Published 10/30/2025 10:17 | Edited 10/30/2025 11:19
The President of the United States, Donald Trump, and the leader of China, Xi Jinping, announced this Thursday (30) a one-year economic truce, with a reduction in tariffs and the suspension of trade sanctions.
The meeting took place in Busan, South Korea, on the sidelines of the APEC summit, and marked the first meeting between the two leaders since 2019.
Trump stated that tariffs on Chinese products will fall from 57% to 47%, with a specific cut in taxes on chemicals linked to fentanyl, which will go from 20% to 10%. In return, Beijing promised to resume soybean purchases and suspend for 12 months restrictions on the export of rare earths, strategic minerals for the defense, technology and energy sectors.
The agreement ends months of tense negotiations between Washington and Beijing, which began after the new round of tariffs announced by Trump in April. At that time, American surcharges had reached record levels, reaching 147% in some industrial sectors, which led China to retaliate with restrictions on the export of rare earths and the purchase of agricultural products from the United States.
Since then, the tariff war has caused uncertainty in global supply chains, put pressure on the technology sector and reignited disputes over mutual dependence between the two powers. The announcement in Busan, therefore, represents a temporary relief for the markets and a gesture of rapprochement between governments that, in recent years, had been alternating between hostility and pragmatism.
“It was an incredible meeting. I would say 12 out of 10,” declared the Republican, in a self-promoting tone, aboard Air Force One, after leaving South Korea. Xi, in turn, adopted diplomatic and symbolic language: “You and I are at the helm of China–US relations. We must stay the course and ensure the great ship of our relations is sailing steadily.”

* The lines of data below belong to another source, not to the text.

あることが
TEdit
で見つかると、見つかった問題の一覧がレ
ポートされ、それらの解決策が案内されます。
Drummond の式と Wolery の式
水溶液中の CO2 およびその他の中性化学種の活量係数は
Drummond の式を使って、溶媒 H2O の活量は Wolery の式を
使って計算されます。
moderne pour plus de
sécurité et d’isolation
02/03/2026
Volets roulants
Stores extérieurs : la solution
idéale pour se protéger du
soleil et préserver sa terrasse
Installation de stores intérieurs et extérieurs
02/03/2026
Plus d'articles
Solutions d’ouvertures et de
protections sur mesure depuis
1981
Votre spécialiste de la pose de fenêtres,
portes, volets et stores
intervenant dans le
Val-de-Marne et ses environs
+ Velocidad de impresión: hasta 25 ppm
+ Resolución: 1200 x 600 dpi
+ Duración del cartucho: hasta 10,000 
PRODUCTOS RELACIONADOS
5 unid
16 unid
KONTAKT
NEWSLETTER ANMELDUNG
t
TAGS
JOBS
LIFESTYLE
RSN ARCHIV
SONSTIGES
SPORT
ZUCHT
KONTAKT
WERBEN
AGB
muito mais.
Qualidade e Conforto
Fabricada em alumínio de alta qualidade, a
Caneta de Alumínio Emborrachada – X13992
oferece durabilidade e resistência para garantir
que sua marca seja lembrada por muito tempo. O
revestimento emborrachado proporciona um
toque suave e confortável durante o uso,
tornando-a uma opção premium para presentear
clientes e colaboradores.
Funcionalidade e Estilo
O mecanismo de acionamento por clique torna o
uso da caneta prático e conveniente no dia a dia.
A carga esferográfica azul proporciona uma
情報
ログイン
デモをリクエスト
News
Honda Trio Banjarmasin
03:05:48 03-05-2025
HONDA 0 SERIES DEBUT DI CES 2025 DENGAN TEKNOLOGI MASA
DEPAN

Despite the apparent optimism, the agreement does not end the trade dispute between the world’s two largest economies. International analysts describe it as a tactical truce led by Trump, aimed more at relieving domestic economic pressures and giving breathing space to the White House amid the slowdown in consumption and rising prices in the US.
The official Chinese reading, released by the Xinhua agency, presented the meeting as a gesture of stability and rationality in the face of American volatility. Xi defended that “China and the United States must be partners and friends”, highlighting that differences are “natural between the two largest economies in the world”.
The leader also highlighted that the Chinese economy “is like a vast, large, resilient and promising ocean”, reporting 5.2% growth in GDP and a 4% increase in global trade in the first three quarters of 2025.
For Xi, China’s objective “is not to challenge or replace anyone, but to manage its own affairs well and share development opportunities with the world.”
The president promised to expand reforms, accelerate economic opening and maintain dialogue “on equality and mutual respect” with Washington. According to Xinhua, Xi invited the US to work together on issues such as illegal immigration, artificial intelligence and combating money laundering, and proposed that the two powers “assume their responsibilities as great countries” in the face of global crises.
Xi’s speech reinforces China’s strategy of presenting itself as a stable and cooperative force, in contrast to Trump’s erratic style. Beijing’s diplomacy insists that dialogue is better than confrontation — a phrase that has become a fixed axis of Chinese rhetoric since the start of the tariff war in 2024.
The reading of analysts in Beijing and Washington is that the meeting served both to restore predictability in commercial relations and to test the limits of coexistence between two powers competing for technological and industrial leadership in the 21st century. The truce signals a willingness to cooperate, but keeps the dispute for global influence and new spaces of economic power intact.